Under neoliberalism, the nuclear family is assumed to be the basic unit of care. This orientation of care is harmful as not everyone participates or belongs to a nuclear family. This leads to the marginalization of alternative modes. Furthermore assuming families as a nexus of care places a burden on women if they are assumed to take on traditional gender roles of care. Within nuclear families, women end up doing the lion’s share of paid and unpaid work. These structures can create high levels of loneliness, frustration, and melancholy among those relegated to such duties. Against family orientated care models, the collective argues in favour of community models.

Nationalist arguments that we should ‘care for our own’, can easily become a platform for the radical right. Racist claims that we should care only for ‘people like us’ are commonplace. This leads to enormous harm migrants are treated without the rights of citizenship. The continued tragedy in the Mediterranean and the violence of ICE in America exemplify these forms of injustice. The care manifesto advocates for porous borders that allow people to seek a better life so that people can travel without fear of encountering a hostile environment. The text advocates for care models based on human rights and the right to claim rights.

The collective’s view of care includes care for nature and the planet. Vancouver city council has recently voted to pass its new climate change plan. Capitalism views the natural world as available for exploitation. World care means acknowledging the rights of the planet so that we can care for the natural world in a sustainable, ecological manner. This may mean giving natural landmarks such as rivers or mountains equal rights of personhood, and the accompanying rights of wellbeing and good health. The collective gives the example of the indigenous water protectors at standing rock who acted to protect a relative Mni Sose (The Missouri River). The collective states we must act 'upon the understanding that as living creatures we exist alongside and in connection with all other human and non-human beings and also dependant upon the systems and networks that sustain life across the planet.’

The manifesto asks us to rethink the Keynesian welfare state while absorbing strategies used by the Black Panthers, Act Up, Green New Deal advocates, and current examples of mutual aid that are operational under Covid.

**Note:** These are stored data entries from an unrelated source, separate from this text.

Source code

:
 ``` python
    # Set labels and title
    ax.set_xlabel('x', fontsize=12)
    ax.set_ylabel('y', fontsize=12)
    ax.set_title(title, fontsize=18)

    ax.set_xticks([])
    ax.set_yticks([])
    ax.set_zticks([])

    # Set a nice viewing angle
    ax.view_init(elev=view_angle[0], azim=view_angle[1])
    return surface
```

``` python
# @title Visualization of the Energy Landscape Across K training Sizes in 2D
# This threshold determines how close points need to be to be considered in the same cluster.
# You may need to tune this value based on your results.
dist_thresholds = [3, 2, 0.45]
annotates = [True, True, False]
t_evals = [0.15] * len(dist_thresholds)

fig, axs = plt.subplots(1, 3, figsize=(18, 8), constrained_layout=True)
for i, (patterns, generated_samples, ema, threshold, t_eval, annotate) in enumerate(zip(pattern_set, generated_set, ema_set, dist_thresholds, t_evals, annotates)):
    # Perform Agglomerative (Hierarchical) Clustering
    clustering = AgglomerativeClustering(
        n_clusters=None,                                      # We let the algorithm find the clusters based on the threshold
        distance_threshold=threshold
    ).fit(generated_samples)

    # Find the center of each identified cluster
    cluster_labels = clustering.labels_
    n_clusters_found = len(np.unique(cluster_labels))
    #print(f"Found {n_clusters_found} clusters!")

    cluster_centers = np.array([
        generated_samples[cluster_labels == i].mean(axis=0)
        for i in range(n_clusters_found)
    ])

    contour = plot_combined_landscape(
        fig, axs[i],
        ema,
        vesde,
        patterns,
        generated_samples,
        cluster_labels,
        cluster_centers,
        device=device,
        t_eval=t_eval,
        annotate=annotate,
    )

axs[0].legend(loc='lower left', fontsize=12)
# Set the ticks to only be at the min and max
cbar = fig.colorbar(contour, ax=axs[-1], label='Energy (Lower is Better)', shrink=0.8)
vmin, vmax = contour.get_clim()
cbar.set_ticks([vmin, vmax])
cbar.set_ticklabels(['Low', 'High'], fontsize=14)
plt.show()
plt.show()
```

There is much to learn from indigenous struggles against settler colonialism and extractive capitalism. The care manifesto asks us to treat others as kin, with what Derrida refers to as ‘limitless hospitality towards the stranger’. They ask us to fight for our right to the city, an expansion of the commons, re-regulate markets, and build sharing institutions capable of delivering universal community care. The infrastructures proposed must be based around mutual support, public space, shared resources, and local democracy. Strategies here include nationalization, progressive municipalism, localism, and insourcing. The approach is towards building enduring, participatory, outlooks, and caring contexts into structures wherever we can. This may mean a four day work week for care workers. The manifesto advocates the development of new caring imaginaries on a global scale. The goal should be that the legacy of COVID-19 is not intensified neoliberal authoritarianism, but a new political with care at every level.

Current budgets allocate a massive overfunding of policing and surveillance, as opposed to the social provisions that can open the doors to human flourishing. The collective writes we ‘need urgently to build care infrastructure based upon a recognition of our profound interdependencies and vulnerabilities while putting the necessary material, social, and cultural conditions in place for the material thriving of all.’ For those curious about current movements towards defunding the police, especially the VPD, The collective’s text offers a vision of what an alternate world, centred around care as an organizing principle, might look like.